Persönlich fokussiere ich auf die Kernkompetenz des Idioms als Inbegriff der Momentkunst: Die spontane Interaktion von Musikerpersönlichkeiten mit Charisma und eigener Stimme. Insofern ist es nicht harte Arbeit, wenn ich Mitspieler für ein neues Projekt auswähle. Eher würde ich von Vertrauen in die eigene Intuition sowie Stil- und Geschmacksicherheit reden. Vielleicht sind diese Skills aber nicht nur eine Frage des Talents sondern auch das Ergebnis in jahrelanger harter Arbeit gesammelter Erfahrung. Wenn dann die Fachwelt auf die Eigenständigkeit des Duo-Albums von Marc Copland und mir hinweist, nehme ich dies gerne als Bestätigung meiner Arbeitsweise, zumal Marc schon im Duett mit Leuten vom Kaliber von John Abercrombie, Dave Liebman, Bill Carrothers oder Gary Peacock zu hören war.
Nico Steckelberg (Hörspiegel): Im März gehst Du auf Tour. Worauf freust Du Dich am meisten?
Daniel Schläppi: Die Inspiration des Momentes erleben zu dürfen, etwas vom Schönsten, das es gibt. Auf tolle Musik.
Nico Steckelberg (Hörspiegel): Kommt das elfte Album im elften Jahr?

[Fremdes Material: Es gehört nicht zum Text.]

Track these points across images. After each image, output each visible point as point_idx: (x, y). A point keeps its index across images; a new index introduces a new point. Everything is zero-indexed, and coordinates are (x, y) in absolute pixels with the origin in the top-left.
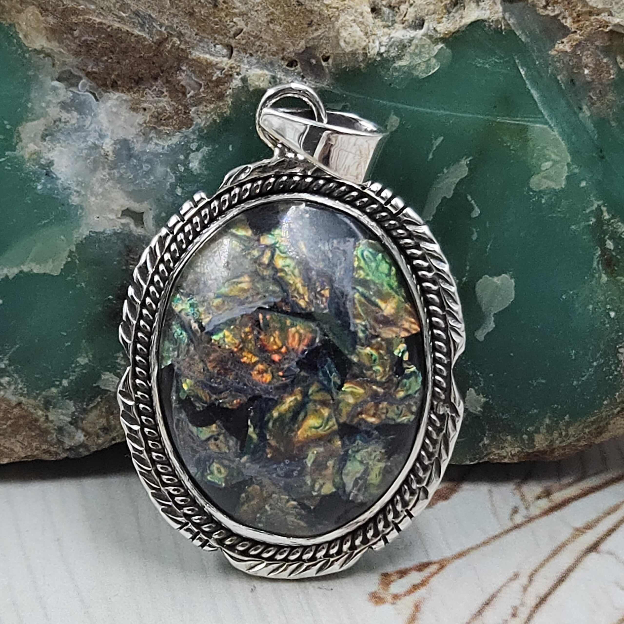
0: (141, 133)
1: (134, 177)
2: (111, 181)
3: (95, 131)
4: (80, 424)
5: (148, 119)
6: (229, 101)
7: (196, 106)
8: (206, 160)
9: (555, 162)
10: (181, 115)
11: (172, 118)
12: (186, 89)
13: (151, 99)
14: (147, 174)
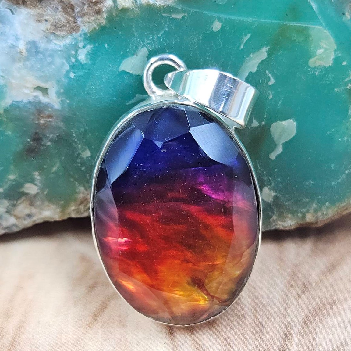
0: (45, 37)
1: (41, 66)
2: (26, 70)
3: (14, 36)
4: (12, 212)
5: (49, 27)
6: (105, 15)
7: (82, 18)
8: (89, 55)
9: (326, 50)
10: (72, 24)
11: (65, 26)
12: (74, 7)
13: (50, 13)
14: (50, 63)
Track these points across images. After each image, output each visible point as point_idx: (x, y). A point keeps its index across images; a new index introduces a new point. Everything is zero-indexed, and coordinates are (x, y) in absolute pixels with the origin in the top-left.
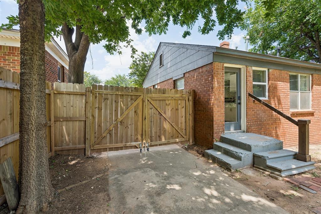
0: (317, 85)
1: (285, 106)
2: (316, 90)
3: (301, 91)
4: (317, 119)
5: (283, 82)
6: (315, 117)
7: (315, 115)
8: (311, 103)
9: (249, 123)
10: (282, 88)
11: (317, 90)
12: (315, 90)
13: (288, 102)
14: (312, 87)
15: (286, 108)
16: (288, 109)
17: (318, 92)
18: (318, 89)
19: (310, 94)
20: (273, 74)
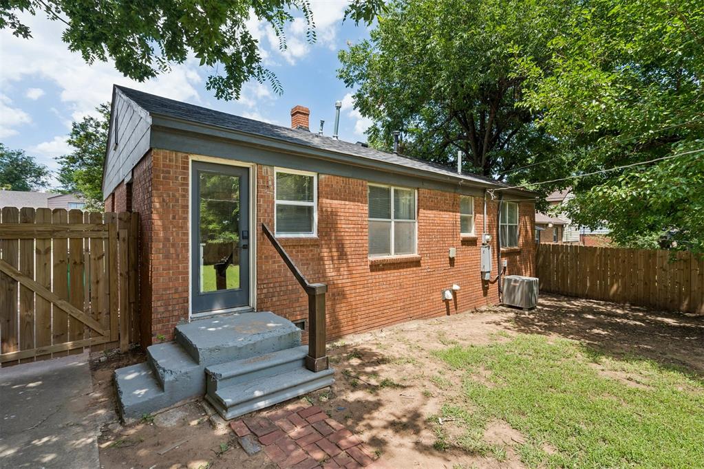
0: (427, 209)
1: (358, 249)
2: (425, 218)
3: (397, 220)
4: (425, 271)
5: (354, 201)
6: (423, 268)
7: (422, 265)
8: (417, 241)
9: (265, 291)
10: (351, 215)
11: (428, 218)
12: (423, 218)
13: (363, 241)
14: (418, 212)
15: (360, 253)
16: (364, 256)
17: (428, 221)
18: (429, 215)
19: (414, 225)
20: (327, 185)
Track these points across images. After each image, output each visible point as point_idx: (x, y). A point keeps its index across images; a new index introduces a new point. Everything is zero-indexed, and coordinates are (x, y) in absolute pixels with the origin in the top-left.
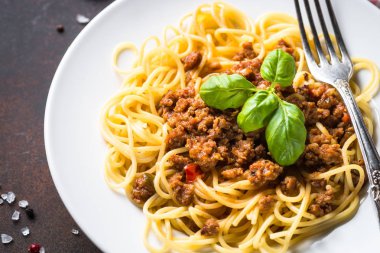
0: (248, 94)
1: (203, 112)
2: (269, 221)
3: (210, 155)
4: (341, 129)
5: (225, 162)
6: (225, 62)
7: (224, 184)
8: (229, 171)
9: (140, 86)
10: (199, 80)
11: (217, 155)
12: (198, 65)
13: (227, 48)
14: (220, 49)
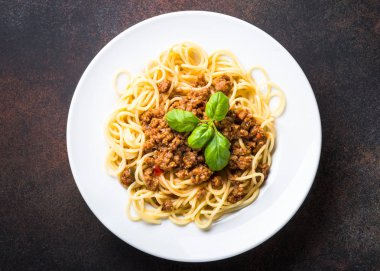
0: (196, 125)
1: (165, 131)
2: (203, 204)
3: (168, 164)
4: (254, 144)
5: (178, 166)
6: (186, 87)
7: (177, 180)
8: (179, 174)
9: (130, 103)
10: (168, 102)
11: (172, 164)
12: (168, 91)
13: (188, 76)
14: (183, 76)
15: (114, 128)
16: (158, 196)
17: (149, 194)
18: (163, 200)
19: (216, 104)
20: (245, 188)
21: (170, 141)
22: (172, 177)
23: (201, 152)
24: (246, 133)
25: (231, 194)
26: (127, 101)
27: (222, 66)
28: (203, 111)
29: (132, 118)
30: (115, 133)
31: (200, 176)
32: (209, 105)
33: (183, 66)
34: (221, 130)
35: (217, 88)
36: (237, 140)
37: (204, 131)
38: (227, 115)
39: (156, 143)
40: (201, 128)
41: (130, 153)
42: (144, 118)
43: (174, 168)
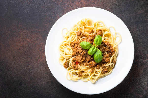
0: (91, 47)
1: (80, 49)
2: (93, 74)
3: (81, 60)
4: (111, 53)
5: (84, 61)
6: (87, 34)
7: (84, 66)
8: (85, 64)
9: (67, 39)
10: (81, 39)
11: (82, 60)
12: (80, 35)
13: (87, 30)
14: (86, 30)
15: (62, 48)
16: (77, 71)
17: (74, 71)
18: (79, 73)
19: (98, 40)
20: (108, 69)
21: (81, 52)
22: (82, 65)
23: (92, 56)
24: (108, 49)
25: (103, 71)
26: (66, 38)
27: (99, 26)
28: (93, 42)
29: (68, 44)
30: (62, 49)
31: (92, 64)
32: (95, 40)
33: (86, 26)
34: (99, 48)
35: (98, 34)
36: (105, 52)
37: (93, 49)
38: (101, 43)
39: (76, 53)
40: (93, 48)
41: (67, 57)
42: (72, 44)
43: (83, 62)
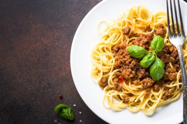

Welche Pläne hast Du?
Daniel Schläppi: 2013 wird „Perceptions“ erscheinen, das zweite Album im Trio mit dem Gitarristen Tomas Sauter und Jorge Rossy, dem langjährigen Schlagzeuger des legendären Brad Mehldau-Trio. Ob aus anderen in New York angebahnten Kontakten etwas entstehen wird, wird sich weisen. Ich bin selber gespannt. Letztlich waren auch die 2013 mit Marc stattfindenden Tourneen ursprünglich nicht geplant. Der Vorschlag, wir sollten zusammen auf Tour gehen, weil wir musikalisch so gut zusammen passten, kam von Marc, nachdem er sich unsere Aufnahmen angehört hatte. Im April 2011 schrieb er mir: „I hope to play with you live---let's see what happens!“ So weiss man bei aller Planung letztlich nie, was noch passieren wird.
Nico Steckelberg (Hörspiegel): In Rockmusiker-Kreisen werden gern schon mal Bassisten-Witze erzählt. Kennst Du einen Guten zum Abschluss?
Daniel Schläppi:
Es ist ein Witz in zwei Teilen:
Erster Teil: Ein Bassist hat einen neuen Schüler.
Zweiter Teil: Nach zwei Lektionen kommt der Schüler nicht mehr. Etwas später trifft der Bassist den Schüler zufällig in einer Kneipe und fragt: „He, warum kommst Du denn nicht mehr zum Unterricht?“ Der Schüler: „Keine Zeit mehr – zu viele Konzertanfragen …“
Nico Steckelberg (Hörspiegel): Herzlichen Dank, Daniel Schläppi, und viel Erfolg für die Tour. Die letzten Worte gehören Dir.
Daniel Schläppi: Viel Freude mit unserer Musik und vielen Dank!